I could be wrong, I don't recall the exact time frames, but am surprised I have not seen any related discussion.
Yes, it did. Both Bozak and Bolland were out, and Kadri and Phaneuf both missed games. This was also when the dreaded JVR at center experiment happened, which also killed his and his line's production for 5ish games. McClement was also tasked with a lot of the center duties and a lot more minutes, which dragged down our already depleted PK.

It was also one of our toughest stretches in terms of quality of opposing teams. And we had 24/7 cameras invading our player's lives and work environment.

There are a LOT of Leafs fans who are taking this a lot more personally than they should. Based on everything stats had shown before, there was every reason to believe they would regress. That's not anything to get offended over. The Leafs continue to buck the trend, and it calls the stats into question. So, now it's time to go back to the drawing board and figure out a more accurate way.

Task list —
1. According to the hockey forum discussion, which two players were out during the stretch being discussed?
2. Continue the hockey forum discussion from its last sentence.

Data supplied —

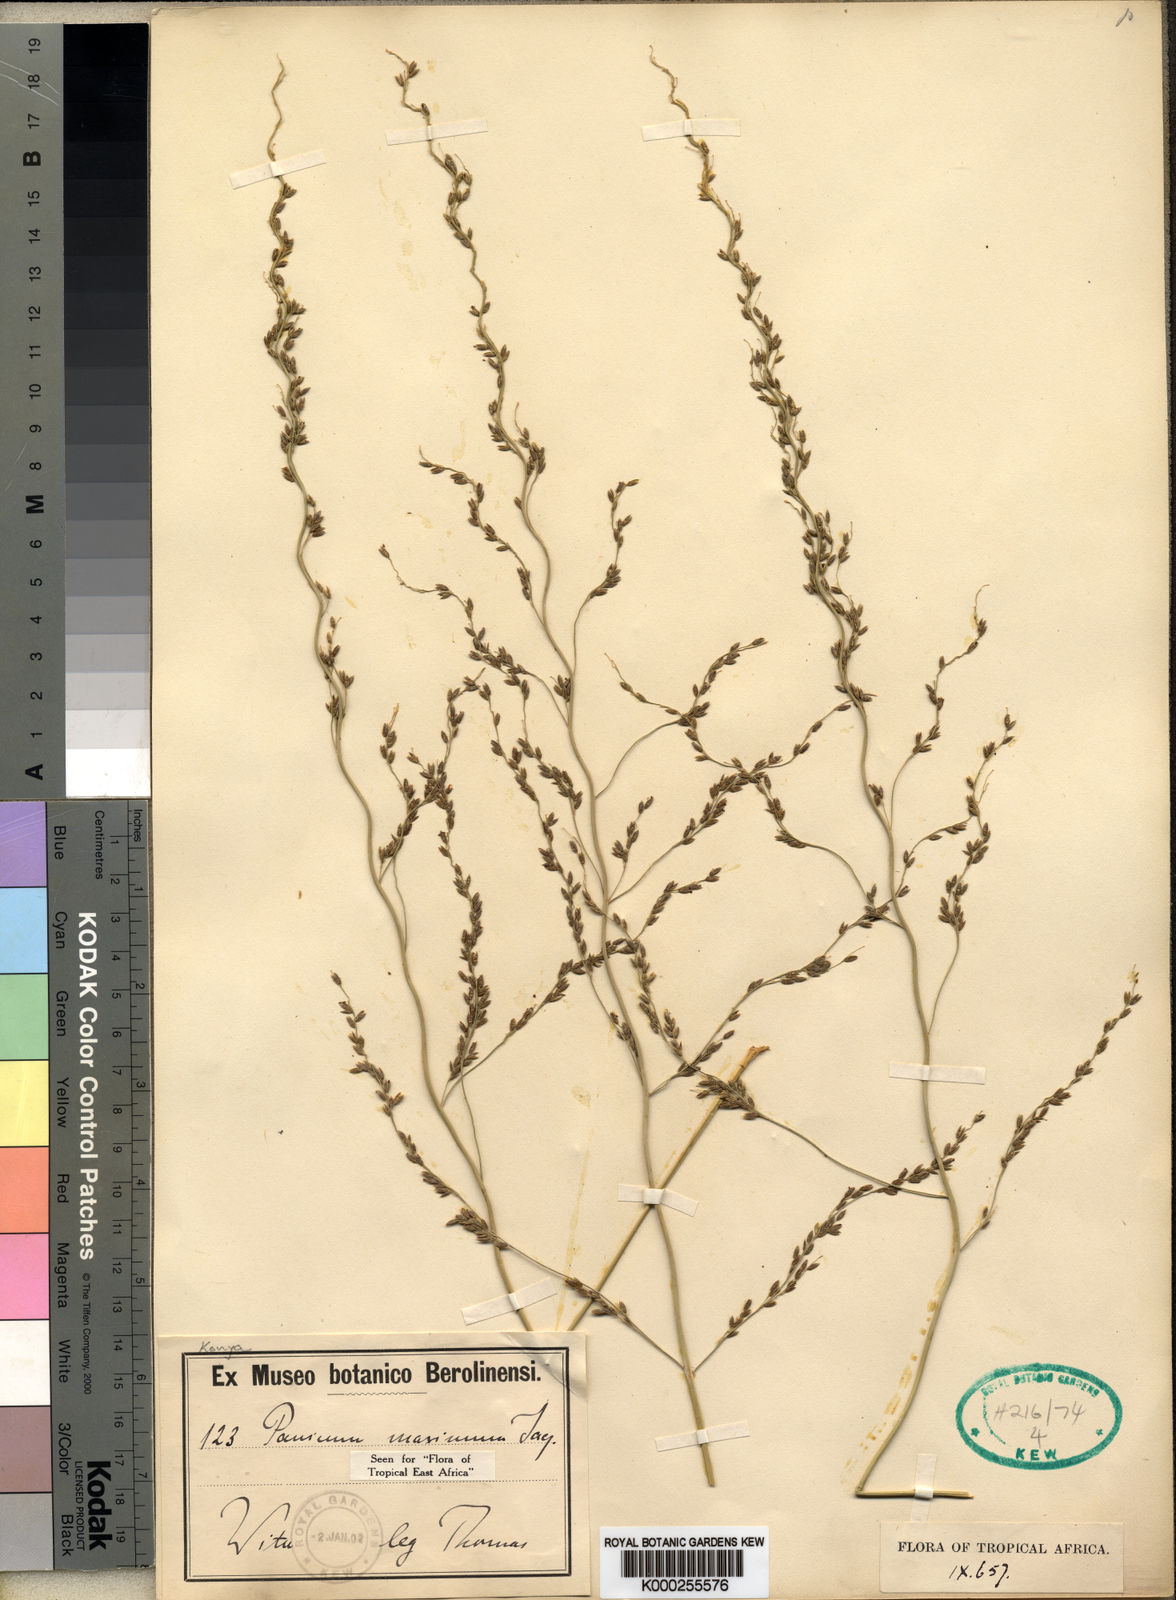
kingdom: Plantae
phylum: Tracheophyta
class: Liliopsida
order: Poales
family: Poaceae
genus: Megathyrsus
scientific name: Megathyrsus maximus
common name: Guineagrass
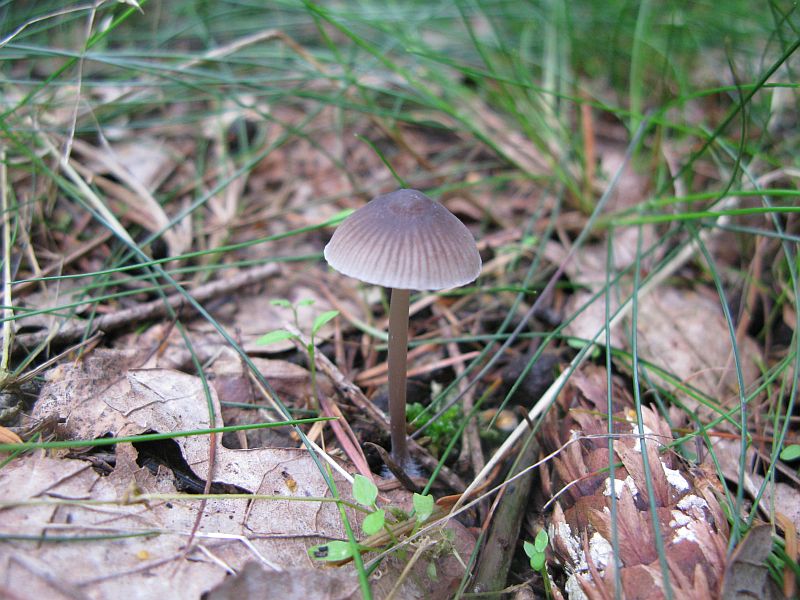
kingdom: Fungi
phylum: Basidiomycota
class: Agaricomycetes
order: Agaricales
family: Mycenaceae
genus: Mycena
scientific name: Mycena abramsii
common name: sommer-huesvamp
...
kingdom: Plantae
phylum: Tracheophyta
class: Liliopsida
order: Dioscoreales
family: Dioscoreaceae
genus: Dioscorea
--
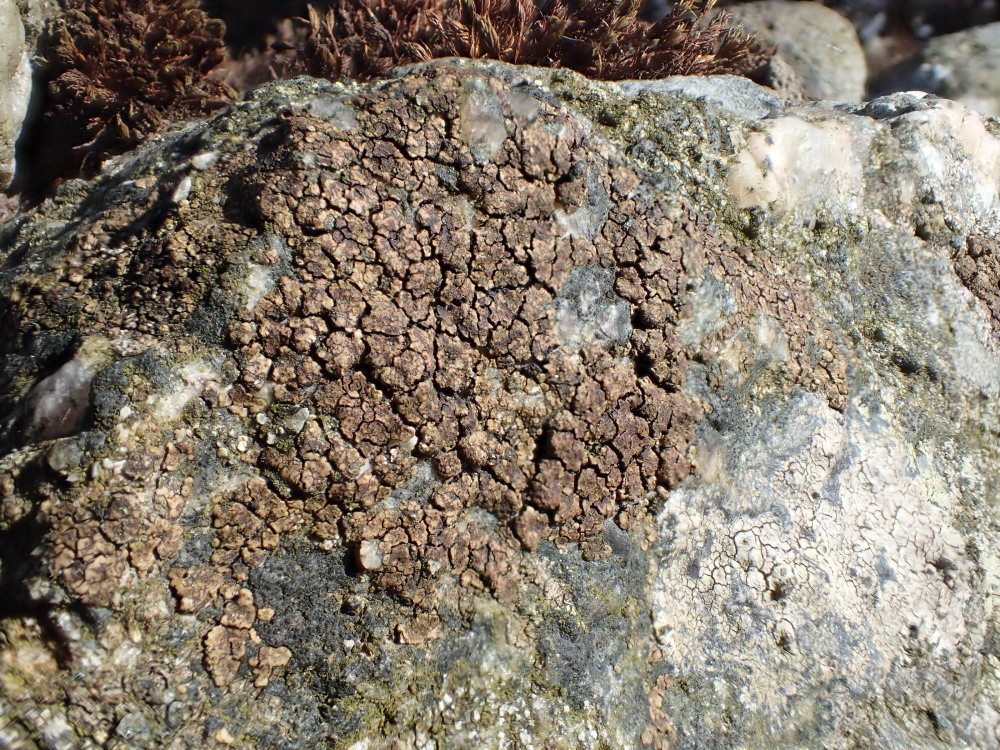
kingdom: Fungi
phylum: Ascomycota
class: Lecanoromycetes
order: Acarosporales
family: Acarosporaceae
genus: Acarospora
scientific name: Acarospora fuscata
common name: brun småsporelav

Outputs by task —
1. Bozak and Bolland

2.
This has nothing to do with bashing the Leafs, but reading half the posts in here one would think there was a crusade to disparage them, instead of a discussion about how what they're doing runs counter to the statistics...the fact that so many fans are so offended by that is a bit mind-boggling. People are doing a lot of heavy handed and misplaced bashing of the stats being incorrect, instead of wondering how they can be revised to make more accurate predictions. It drags the thread down.
This is because the advanced statistics only got popularity, especially in the internet community, when the Leafs started doing well (Leafs were defying it back when they sucked too) and people incorrectly interpreted these statistics to conclude that they shouldn't. It became another tool to bring down the Leafs and devalue their accomplishments.

Majority of the people pushing it on here are not doing it for the advancement of statistical analysis in hockey. And half of the ones that are don't seem to really understand the fundamentals of what statistics are, and how they should be used.

If your models aren't consistent with reality, then it's probably not reality that needs fixing. Many won't accept how flawed and incomplete these statistics are.
 
Last edited by a moderator:

Beef Invictus

Revolutionary Positivity
Dec 21, 2009
128,144
166,159
Armored Train
Wait. You REALLY believe advanced stats only got popular as a means to try and bash the Leafs?

You're proving my point...and that sure does explain a lot.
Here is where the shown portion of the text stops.